Esta sensação não é provocada apenas pela ibogaína. Ela pode ser
produzida também pela ketamina, um anestético endovenoso, ou ser
resultado de um choque, uma meditação profunda etc. A medicina tem
dedicado atenção crescente a um fenômeno conhecido como "near death
experiences", pessoas que passaram por perto da morte. Existem relatos
de recorrências neste tipo de experiência: a presença de uma luz
infinita que é a própria divindade, encontro com mortos, visão
panorâmica da própria vida passada etc. Cientificamente, a explicação é
de que o cérebro, quando submetido a uma enorme stress (como num ataque
cardíaco, por exemplo) produz alucinações, reconstruindo imediatamente
um mundo fantástico. A iniciação com a iboga seria uma experiência deste
gênero. De fato, algumas descrições bouitistas sobre o « mundo de lá »
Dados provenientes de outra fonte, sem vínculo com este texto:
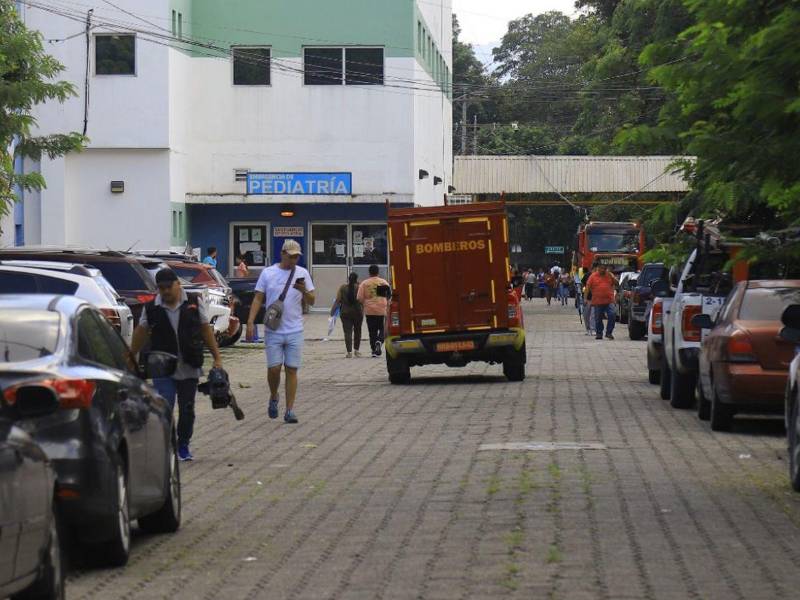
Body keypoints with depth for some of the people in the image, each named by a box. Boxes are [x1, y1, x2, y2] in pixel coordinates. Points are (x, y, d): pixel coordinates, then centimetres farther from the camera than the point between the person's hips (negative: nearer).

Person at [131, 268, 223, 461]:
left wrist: (217, 357, 4)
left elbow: (206, 330, 6)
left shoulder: (194, 303, 2)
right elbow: (141, 333, 10)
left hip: (189, 369, 1)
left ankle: (183, 446, 23)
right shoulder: (151, 308, 1)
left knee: (187, 409, 9)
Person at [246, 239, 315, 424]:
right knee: (274, 368, -5)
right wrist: (250, 321, -6)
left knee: (291, 370, -1)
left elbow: (312, 301, 6)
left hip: (295, 331, 1)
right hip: (273, 331, -1)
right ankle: (274, 398, 23)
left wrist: (304, 291, -16)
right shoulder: (268, 273, 3)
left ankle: (290, 410, 3)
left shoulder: (302, 273, 5)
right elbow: (258, 299, 4)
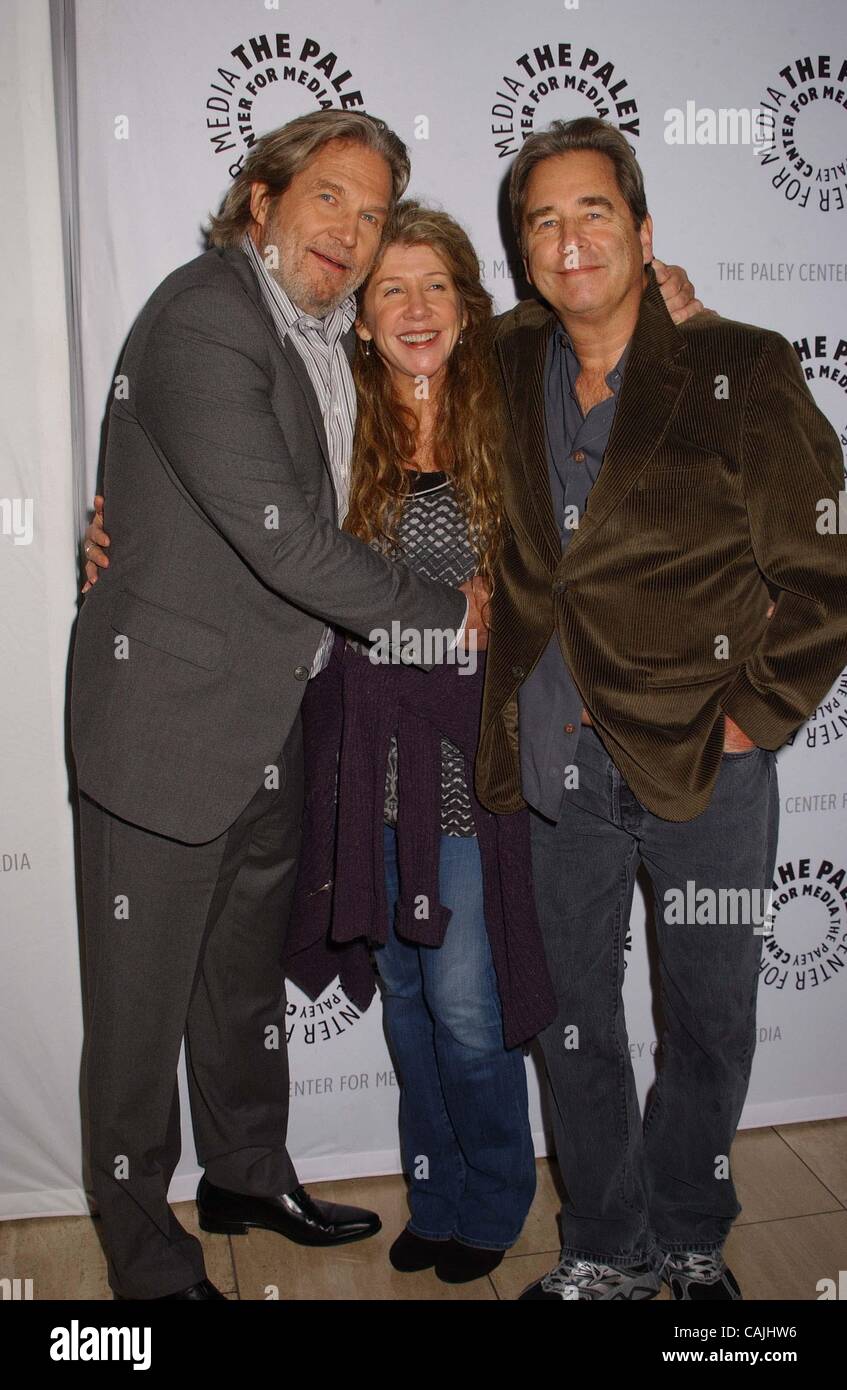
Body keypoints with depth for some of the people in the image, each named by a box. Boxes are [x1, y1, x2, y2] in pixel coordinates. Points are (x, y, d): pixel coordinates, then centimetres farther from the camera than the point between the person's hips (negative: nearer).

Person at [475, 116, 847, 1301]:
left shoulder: (741, 371, -6)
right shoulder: (507, 366, 5)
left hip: (705, 766, -2)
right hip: (560, 766, 3)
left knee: (711, 1026, 13)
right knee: (577, 1022, 15)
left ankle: (690, 1242, 40)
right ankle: (608, 1253, 37)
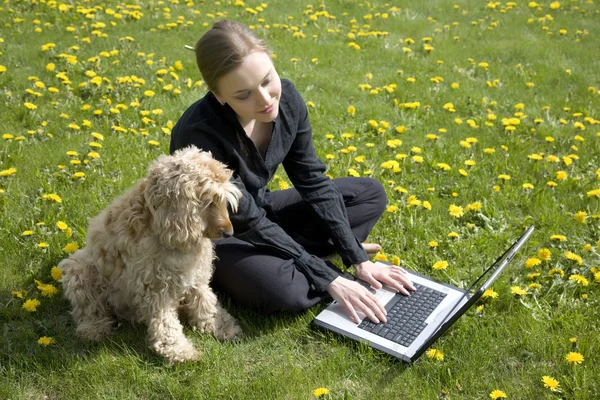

coincidem com os relatos das pessoas que passaram por uma experiência
vizinha da morte. Para os místicos, ao contrário, esta é uma evidência
de que este mundo existe mesmo, a continuação da vida após a morte.
A profecia Bouiti
Existe uma profecia Bouiti, surgida nos anos 40 - período em que
missionários católicos colonialistas franceses investiram severamente
contra o culto - de que este se expandirá, unindo todos os povos negros
do mundo. Por isso, os bouitistas estão abertos para a iniciação de
brancos. Nos últimos anos, diversos estrangeiros, sobretudo franceses,
têm se submetido a experiência. A curandeira Justine comentou,
entretanto, que "já constatamos que os europeus não tem o mesmo
organismo que nós. Então fazemos um tratamento mais leve, não se pode
dar a mesma quantidade de eboka que damos para um africano. Quando
sabemos que a pessoa já ‘viajou', paramos."
Participei de uma prière e comi uma colherinha de iboga. O efeito foi
fortíssimo, durando 24 horas. Não posso dizer que entendi muita coisa,
além do que achei o ritual bem cansativo. A sensação foi de que os Fang
tem razão, a iboga é qualquer coisa que não tem a ver com este mundo,
mas diz respeito ao mundo dos mortos. Ficou apenas uma enorme
curiosidade - e medo - de me submeter a iniciação. A África, por si
mesma, já é bastante inebriante.
Pós escrito:
Um pouco depois de terminar este escrito, meu companheiro de viagem
descobriu que estava com malária. Fiquei “presa” durante 6 dias no norte
do pais, numa região muçulmana (descobri que um homem pode ter no
máximo 4 mulheres). Savana: calor e muito pó’. As diversas medicinas
aplicadas não estavam surtindo efeito. Prossegue o tratamento. L’Afique
c’est dure.
Yaounde, fevereiro de 2001.
[1]A grafia varia dependendo da região: eboga, eboka, iboga, liboka,
ébogé. Há ainda denominações como mdombo, bondo, dibuyi, entre outros.
Iboga é o vocábulo mais «universal».
[2]Bouti é a grafia em francês; em inglês é Bwiti e em português seria Buiti. Resolvi manter no original por via das dúvidas.
[3] Em fevereiro de 2001, 1 U$ dólar eqüivalia a 720 CFA.